You may be tempted to snicker at what inspired today’s post, but hear me out. The source may be a tad unconventional, but it is one, from my own observations, that most of us enjoy and appreciate; ‘Shrek’. More specifically, ‘Shrek the Third’ as Blaine and I watched it the other evening, and one of the film’s themes, or messages, if you will, prompted me to contemplate the validity and legitimacy of it.
The third installment in the ‘Shrek’ films depicts Shrek, Donkey and Puss in Boots as they embark on a quest to find Fiona’s cousin, Artie, to claim his right to the throne and be king of the Far, Far Away kingdom. Artie is a teenager enrolled in a medieval high school, and it is soon revealed after Shrek and his gang find him that he isn’t exactly the most popular bloke at school. He’s picked on, bullied, and is often referred to as a loser.

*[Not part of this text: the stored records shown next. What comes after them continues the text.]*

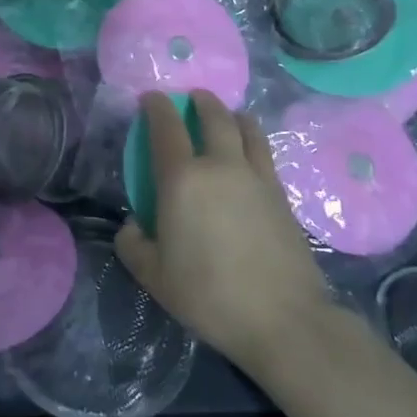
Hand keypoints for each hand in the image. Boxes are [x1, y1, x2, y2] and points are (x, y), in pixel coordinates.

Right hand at [115, 91, 334, 378]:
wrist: (283, 318)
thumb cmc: (209, 295)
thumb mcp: (153, 277)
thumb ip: (133, 245)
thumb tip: (134, 225)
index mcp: (182, 179)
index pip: (166, 127)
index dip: (156, 106)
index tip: (150, 98)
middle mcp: (220, 166)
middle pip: (213, 116)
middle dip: (200, 101)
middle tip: (192, 98)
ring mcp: (256, 177)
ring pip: (246, 128)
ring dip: (232, 114)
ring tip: (227, 116)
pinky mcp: (281, 194)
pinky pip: (264, 152)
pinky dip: (253, 139)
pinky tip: (249, 151)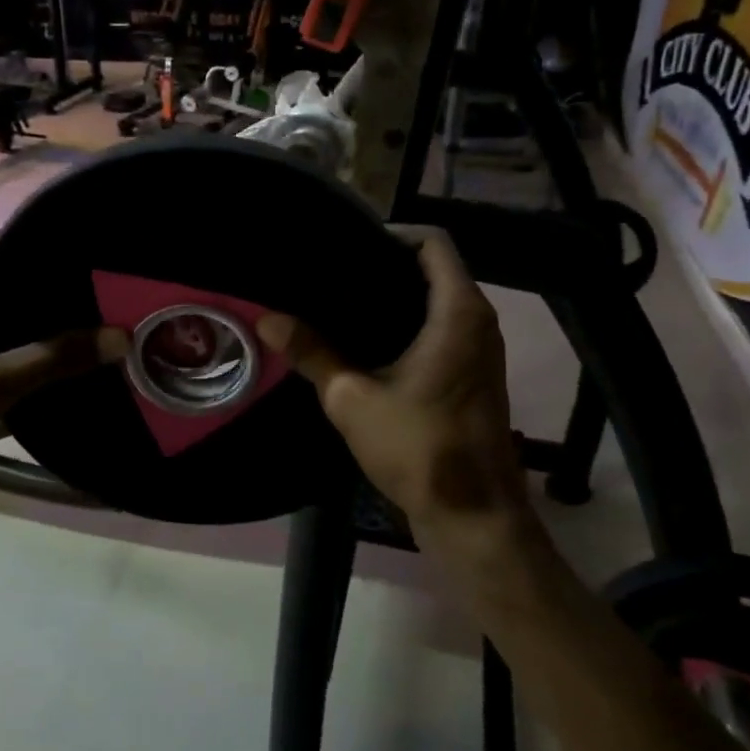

By the end of the movie, Artie realizes he has a lot in common with Shrek in terms of being perceived as something you’re not. Shrek, being an ogre, is often labelled as vicious, disgusting and violent, but in actuality, he is none of these things (apart from being a tad unhygienic). Shrek manages to break through Artie’s insecurities and enables Artie to come to the realization that despite being frequently called a loser, it doesn’t mean he is one. He is who he believes himself to be, and wants to be, not what others decide.
The Shrek franchise arguably targets a younger audience, but the message in all of the films, specifically this one, are applicable to everyone. We decide who we are, and we should not permit the opinions and beliefs of others to dictate how we see or identify ourselves. There is only one of all of us, and we are in control of who we want to be.